SLURM Jobs#

How Are Jobs Run for DesignSafe on TACC? – Big Picture

TACC (Texas Advanced Computing Center) provides the high-performance computing (HPC) resources that DesignSafe uses to run jobs. Specifically, jobs submitted from DesignSafe are executed on TACC’s systems — typically Stampede3 or similar clusters.

Step-by-step Process:

  1. Log into DesignSafe

    • You access it through https://www.designsafe-ci.org

    • You don’t need to interact with TACC directly unless you want to.

  2. Use the Workspace

    • DesignSafe has an interactive workspace:

      • Jupyter Notebooks

      • MATLAB

      • SimCenter tools

      • Other scientific apps like OpenSees, ADCIRC, etc.

    • These are all powered on the backend by TACC resources.

  3. Submit Job

    When you submit a job via DesignSafe:

    • The job is packaged with:

      • Your script

      • Input data

      • Parameters (like CPU cores, memory, wall time)

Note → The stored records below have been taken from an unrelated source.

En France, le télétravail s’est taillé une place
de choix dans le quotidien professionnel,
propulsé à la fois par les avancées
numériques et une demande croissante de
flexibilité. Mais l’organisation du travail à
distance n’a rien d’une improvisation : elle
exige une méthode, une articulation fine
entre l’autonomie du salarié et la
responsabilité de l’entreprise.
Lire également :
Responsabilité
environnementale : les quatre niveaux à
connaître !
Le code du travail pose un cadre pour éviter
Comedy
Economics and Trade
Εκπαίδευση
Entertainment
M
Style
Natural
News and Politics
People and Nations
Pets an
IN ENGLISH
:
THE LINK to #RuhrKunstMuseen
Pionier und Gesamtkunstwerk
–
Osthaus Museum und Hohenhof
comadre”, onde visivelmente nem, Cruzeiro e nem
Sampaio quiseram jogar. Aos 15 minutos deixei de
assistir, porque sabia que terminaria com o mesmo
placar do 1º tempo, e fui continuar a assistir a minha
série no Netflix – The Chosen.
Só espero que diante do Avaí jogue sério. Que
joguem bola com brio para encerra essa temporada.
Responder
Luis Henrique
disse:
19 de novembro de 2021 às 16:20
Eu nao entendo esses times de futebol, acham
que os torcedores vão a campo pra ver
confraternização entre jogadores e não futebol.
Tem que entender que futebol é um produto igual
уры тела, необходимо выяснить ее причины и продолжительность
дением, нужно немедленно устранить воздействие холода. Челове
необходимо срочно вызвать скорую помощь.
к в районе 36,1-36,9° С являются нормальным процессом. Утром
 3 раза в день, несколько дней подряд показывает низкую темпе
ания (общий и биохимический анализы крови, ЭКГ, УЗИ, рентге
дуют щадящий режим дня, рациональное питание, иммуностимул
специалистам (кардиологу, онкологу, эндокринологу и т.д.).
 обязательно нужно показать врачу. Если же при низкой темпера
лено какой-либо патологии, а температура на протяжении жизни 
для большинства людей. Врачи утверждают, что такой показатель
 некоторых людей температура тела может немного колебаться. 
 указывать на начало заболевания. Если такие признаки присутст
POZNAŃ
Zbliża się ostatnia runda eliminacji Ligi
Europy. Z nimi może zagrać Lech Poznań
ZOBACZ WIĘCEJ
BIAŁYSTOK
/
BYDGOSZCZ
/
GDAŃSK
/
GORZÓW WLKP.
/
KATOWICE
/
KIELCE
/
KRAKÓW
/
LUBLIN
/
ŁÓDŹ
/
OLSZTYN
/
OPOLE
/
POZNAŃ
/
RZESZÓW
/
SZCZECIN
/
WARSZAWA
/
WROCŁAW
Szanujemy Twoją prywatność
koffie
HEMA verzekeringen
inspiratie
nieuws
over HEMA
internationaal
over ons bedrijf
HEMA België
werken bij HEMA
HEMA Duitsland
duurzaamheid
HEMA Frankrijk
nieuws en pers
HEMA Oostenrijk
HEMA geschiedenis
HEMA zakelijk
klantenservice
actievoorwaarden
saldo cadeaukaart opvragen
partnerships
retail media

    • DesignSafe translates this into a SLURM job (TACC uses SLURM as its job scheduler).

    • The job is then sent to a TACC queue (often the designsafe or community queue on Stampede3).

  4. Execution on TACC

    • TACC runs the job exactly like any HPC job using SLURM.

    • The job runs on actual compute nodes (on Stampede3, for example).

    • Output files are saved in your DesignSafe project or data workspace.

  5. Results

    • Once complete, results are sent back to DesignSafe automatically.

    • You can view, download, or analyze the data directly in the platform.

DesignSafe Apps do all this automatically!#

  • Sets up SLURM job scripts for you

  • Submits jobs via APIs to TACC’s scheduling system

  • Manages your allocation (so you don’t have to use TACC’s sbatch, squeue, etc.) You can access the APIs (Tapis) directly from your Python script.

or you can manage intermediate steps yourself.